The ’end of March’ is the even more optimistic date set for passing legislation according to Alex DeCroce, chairman of the NJ Assembly Transportation Committee and also the deputy speaker of the House. “First of all, we are a corridor state, our two major highways are toll roads [the NJ Turnpike and the Garden State Parkway], with continuing income, so, we are not exactly falling apart.

“I like the Senate President’s plan,” DeCroce said, speaking of Senate President, Donald T DeFrancesco. That plan would take $400 million out of the state’s General Fund and another $200 million from sales taxes on automobiles, trucks and the like. “Trust me, before the end of this legislative session, we will have a bill in the hopper. Then the people can vote on a Constitutional Amendment to increase the gas tax,” he said.

New Jersey’s General Fund is used to pay for a variety of projects. The state currently has a surplus of almost a billion dollars. Democrats in the state attribute that to Governor Whitman’s slashing of services, while her fellow Republicans call it responsible government. Whatever the truth, the General Fund almost certainly will be a source of some revenue for the Transportation Fund.

“I’d love to see a tax increase. I wouldn’t care if it was twenty cents a gallon,” said Robert Briant Jr., associate director of New Jersey’s Utility and Transportation Contractors Association. Briant said, however, that he will settle for an increase of five to seven cents a gallon, a number that far exceeds anything political figures would discuss.

Briant pointed to a variety of transportation-related taxes that could be used for the Transportation Fund. “They could use money from the tax on refining petroleum products, or they could use part of the sales tax on new cars,” he said. The associate director also pointed to the $400 million New Jersey will receive from a settlement with the tobacco industry.

“The money is absolutely needed. We are drowning in a sea of red ink used to just pay the interest on money the state borrowed in years gone by. Currently 90 percent of the Motor Fuel Tax goes to just paying off the debt service. That’s killing us.” Briant claimed the problem was compounded when the original bonds were extended from 10 to 20 years, further increasing the amount the state would have to repay.

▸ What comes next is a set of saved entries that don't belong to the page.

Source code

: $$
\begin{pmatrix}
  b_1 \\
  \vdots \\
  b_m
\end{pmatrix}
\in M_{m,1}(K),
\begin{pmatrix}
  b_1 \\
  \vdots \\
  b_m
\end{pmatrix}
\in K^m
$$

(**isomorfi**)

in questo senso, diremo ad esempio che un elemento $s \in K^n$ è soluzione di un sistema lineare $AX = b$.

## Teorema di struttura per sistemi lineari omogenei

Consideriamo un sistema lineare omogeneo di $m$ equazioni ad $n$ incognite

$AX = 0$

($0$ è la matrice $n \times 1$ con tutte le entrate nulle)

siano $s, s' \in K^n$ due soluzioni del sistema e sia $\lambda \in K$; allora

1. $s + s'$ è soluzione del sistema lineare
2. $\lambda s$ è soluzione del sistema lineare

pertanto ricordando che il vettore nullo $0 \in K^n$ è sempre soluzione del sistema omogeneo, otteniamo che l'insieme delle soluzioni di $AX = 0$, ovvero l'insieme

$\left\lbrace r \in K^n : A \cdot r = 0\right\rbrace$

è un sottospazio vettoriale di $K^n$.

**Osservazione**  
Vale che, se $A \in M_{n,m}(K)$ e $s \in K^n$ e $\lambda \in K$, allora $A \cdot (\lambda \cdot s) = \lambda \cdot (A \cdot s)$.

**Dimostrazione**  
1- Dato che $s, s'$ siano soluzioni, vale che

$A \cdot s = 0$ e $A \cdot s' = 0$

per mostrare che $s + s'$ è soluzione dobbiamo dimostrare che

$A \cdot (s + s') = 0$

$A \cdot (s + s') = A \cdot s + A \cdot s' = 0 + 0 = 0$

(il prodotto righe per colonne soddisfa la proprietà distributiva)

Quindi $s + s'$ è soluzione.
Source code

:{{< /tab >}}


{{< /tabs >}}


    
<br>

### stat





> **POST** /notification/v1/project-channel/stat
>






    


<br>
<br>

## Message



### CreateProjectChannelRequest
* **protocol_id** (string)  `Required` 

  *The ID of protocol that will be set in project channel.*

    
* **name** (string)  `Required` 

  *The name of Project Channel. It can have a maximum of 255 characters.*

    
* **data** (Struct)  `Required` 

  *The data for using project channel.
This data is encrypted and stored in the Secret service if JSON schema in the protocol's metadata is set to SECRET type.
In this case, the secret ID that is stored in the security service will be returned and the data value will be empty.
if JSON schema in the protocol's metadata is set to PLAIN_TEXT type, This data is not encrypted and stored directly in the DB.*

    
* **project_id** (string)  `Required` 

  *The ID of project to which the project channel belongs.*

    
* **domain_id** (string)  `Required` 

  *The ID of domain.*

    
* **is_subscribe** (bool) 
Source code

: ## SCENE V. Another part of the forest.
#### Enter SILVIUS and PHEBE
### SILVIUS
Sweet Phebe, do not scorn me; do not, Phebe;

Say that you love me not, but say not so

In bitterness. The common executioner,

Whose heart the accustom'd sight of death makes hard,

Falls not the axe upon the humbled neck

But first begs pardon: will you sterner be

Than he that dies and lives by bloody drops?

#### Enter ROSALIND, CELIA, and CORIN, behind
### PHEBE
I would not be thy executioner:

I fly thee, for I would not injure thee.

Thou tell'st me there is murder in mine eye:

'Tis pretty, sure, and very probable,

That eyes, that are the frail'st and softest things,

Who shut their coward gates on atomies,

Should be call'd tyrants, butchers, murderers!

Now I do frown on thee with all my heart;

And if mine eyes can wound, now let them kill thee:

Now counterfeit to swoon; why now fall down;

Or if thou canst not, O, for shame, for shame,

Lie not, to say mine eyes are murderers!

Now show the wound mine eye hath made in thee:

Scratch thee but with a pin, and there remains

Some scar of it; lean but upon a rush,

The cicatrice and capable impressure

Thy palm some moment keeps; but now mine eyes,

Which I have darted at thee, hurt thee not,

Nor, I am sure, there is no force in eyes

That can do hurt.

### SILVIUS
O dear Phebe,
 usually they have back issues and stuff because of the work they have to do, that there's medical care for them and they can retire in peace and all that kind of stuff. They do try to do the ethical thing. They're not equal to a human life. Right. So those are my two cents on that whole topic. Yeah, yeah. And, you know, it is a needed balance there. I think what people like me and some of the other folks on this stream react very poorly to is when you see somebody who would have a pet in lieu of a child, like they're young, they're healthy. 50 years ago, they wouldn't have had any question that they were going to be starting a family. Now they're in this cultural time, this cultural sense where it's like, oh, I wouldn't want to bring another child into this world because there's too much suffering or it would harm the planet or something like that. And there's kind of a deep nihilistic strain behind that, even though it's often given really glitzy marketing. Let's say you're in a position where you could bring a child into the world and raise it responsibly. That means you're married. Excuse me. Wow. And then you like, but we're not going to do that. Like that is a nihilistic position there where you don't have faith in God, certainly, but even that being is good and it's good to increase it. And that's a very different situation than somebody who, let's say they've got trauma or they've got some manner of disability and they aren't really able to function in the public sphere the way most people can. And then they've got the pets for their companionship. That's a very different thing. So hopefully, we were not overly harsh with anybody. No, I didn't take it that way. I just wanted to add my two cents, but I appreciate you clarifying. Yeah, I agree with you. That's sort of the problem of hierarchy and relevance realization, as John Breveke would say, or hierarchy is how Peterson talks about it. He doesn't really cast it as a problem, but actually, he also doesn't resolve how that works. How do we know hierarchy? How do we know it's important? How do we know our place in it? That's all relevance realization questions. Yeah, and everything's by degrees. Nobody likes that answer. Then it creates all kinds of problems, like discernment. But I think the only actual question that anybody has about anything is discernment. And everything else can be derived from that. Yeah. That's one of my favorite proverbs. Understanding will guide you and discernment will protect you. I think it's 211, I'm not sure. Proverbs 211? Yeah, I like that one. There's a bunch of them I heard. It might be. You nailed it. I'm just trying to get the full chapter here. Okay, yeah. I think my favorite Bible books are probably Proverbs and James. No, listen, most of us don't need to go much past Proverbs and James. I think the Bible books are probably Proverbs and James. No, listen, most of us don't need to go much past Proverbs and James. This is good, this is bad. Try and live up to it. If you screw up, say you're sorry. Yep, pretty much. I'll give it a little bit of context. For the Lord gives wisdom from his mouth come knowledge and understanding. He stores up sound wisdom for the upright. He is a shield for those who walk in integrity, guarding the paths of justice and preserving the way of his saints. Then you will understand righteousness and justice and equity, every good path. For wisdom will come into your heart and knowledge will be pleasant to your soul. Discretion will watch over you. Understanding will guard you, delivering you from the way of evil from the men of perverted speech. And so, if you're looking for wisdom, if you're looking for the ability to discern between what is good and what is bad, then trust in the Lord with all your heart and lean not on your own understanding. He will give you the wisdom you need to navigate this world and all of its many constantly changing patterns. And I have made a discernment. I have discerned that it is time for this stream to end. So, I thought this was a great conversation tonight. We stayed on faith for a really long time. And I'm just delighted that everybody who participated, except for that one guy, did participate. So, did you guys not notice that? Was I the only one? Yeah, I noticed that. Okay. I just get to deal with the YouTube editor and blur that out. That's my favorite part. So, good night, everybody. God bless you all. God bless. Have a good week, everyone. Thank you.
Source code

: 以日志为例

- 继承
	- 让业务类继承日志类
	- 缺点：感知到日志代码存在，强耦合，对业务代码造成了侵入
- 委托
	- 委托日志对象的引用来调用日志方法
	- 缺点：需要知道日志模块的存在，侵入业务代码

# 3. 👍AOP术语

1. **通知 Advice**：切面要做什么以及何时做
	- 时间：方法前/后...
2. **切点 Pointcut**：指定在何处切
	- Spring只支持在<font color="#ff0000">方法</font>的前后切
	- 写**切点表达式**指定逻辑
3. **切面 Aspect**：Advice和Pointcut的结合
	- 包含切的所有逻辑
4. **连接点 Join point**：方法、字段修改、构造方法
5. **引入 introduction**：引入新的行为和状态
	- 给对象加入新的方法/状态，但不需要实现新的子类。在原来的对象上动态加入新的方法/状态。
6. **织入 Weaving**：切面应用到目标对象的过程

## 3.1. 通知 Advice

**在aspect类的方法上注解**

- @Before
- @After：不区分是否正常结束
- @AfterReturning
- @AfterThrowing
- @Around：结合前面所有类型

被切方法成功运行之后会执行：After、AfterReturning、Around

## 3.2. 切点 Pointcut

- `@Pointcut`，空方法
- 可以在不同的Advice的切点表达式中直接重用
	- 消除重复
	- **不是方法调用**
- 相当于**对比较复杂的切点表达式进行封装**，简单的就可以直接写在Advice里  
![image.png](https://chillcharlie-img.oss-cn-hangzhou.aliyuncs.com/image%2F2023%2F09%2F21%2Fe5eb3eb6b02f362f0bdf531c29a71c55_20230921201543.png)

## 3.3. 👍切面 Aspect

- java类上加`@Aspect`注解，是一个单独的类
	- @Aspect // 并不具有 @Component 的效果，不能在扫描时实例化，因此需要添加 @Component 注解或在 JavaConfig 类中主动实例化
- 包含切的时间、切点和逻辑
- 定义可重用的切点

So, all agree something has to be done in the nation’s most densely populated state. The 10 million residents all seem to have cars, and as with California, motor vehicle use is a necessary way of life. New Jersey has few major cities and development homes — as opposed to neighborhood housing — are the rule. That means getting in the car to do just about everything. New Jersey parents have become acclimated to being little more than taxi drivers for their children’s needs whether it is to take them to ballet or soccer practice or just to a friend’s house. New Jersey housewives know that shopping is not available on the corner. The nearest supermarket is a 10- to 15-minute drive away. That, in turn, means a need for more and more roads, more and more repairs and of course, more and more money.

June 30 is the deadline for new legislation to put money in the Transportation Fund, and the clock is ticking. The construction industry is watching with crossed fingers.